Over the past eleven months I have been poked and prodded by countless experts and specialist. Most of the doctors started out by telling me what they thought had caused of my stroke, followed immediately by how they proposed to fix it. When these two pieces of medical advice eventually failed, which was universally the case, each doctor seemed to silently surrender to the inevitable. This, after giving me innumerable blood tests, MRIs, CT’s, and angiograms, all to no avail. Most of them eventually simply told me that I may never know what caused my stroke and that I should move on with my life. Of course this valuable and expensive medical advice was only dispersed after both my insurance cards had been photocopied, and all other pertinent information as to the method of payment was secured.

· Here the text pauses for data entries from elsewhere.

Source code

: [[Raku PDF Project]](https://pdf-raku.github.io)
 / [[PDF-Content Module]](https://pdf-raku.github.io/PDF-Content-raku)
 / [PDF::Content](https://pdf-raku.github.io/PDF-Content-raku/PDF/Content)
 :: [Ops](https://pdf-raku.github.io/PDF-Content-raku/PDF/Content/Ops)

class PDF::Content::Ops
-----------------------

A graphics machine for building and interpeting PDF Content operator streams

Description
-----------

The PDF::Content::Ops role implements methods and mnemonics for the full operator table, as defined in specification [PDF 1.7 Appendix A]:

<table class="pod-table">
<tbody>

I was always impressed by the tremendous time and effort expended by those medical administrative personnel trying to determine how they were to be paid. In a few cases, some doctor offices actually spent more time figuring out how they were to be reimbursed, than their doctor did trying to cure my illness.

 

Forgive me, I got a little off track there, but as I tell my friends, “I did have a stroke, you know.” Let me continue.

 

Now it may just be me, but honestly, I can’t believe that a forty-four year old man in what appeared to be excellent health and physical condition, could simply have a stroke for no apparent reason.

 

I have lost my faith in the medical profession, mostly because since day one of this illness, I was the one whom figured out that I was having a stroke and pointed this out to the doctors. I was the one whom found out the reason for my agonizing pain (CPS Central Pain Syndrome) on the affected left side of my body. I even told them what medication might help (it did). So, if someone like me, with my limited mental capacity education and resources, could provide medical answers, our medical system was in serious trouble. In one instance, I even had a neurologist tell me that I was probably depressed and perhaps that was cause of my pain. He recommended that I take an antidepressant drug. I somehow felt what it must have been like for a woman back in the fifties and sixties, being told that the pain she was experiencing was all in her head. I almost suggested to him where he could put those pills of his, but alas I did not.

This past year has been nothing short of an exceptional and frightening experience. I am still confused and confounded by this stroke. Though I have sometimes experienced what Thoreau called “a life of quiet desperation.”
I have come to chalk it all up to bad luck, and nothing more, and I can live with that. I think.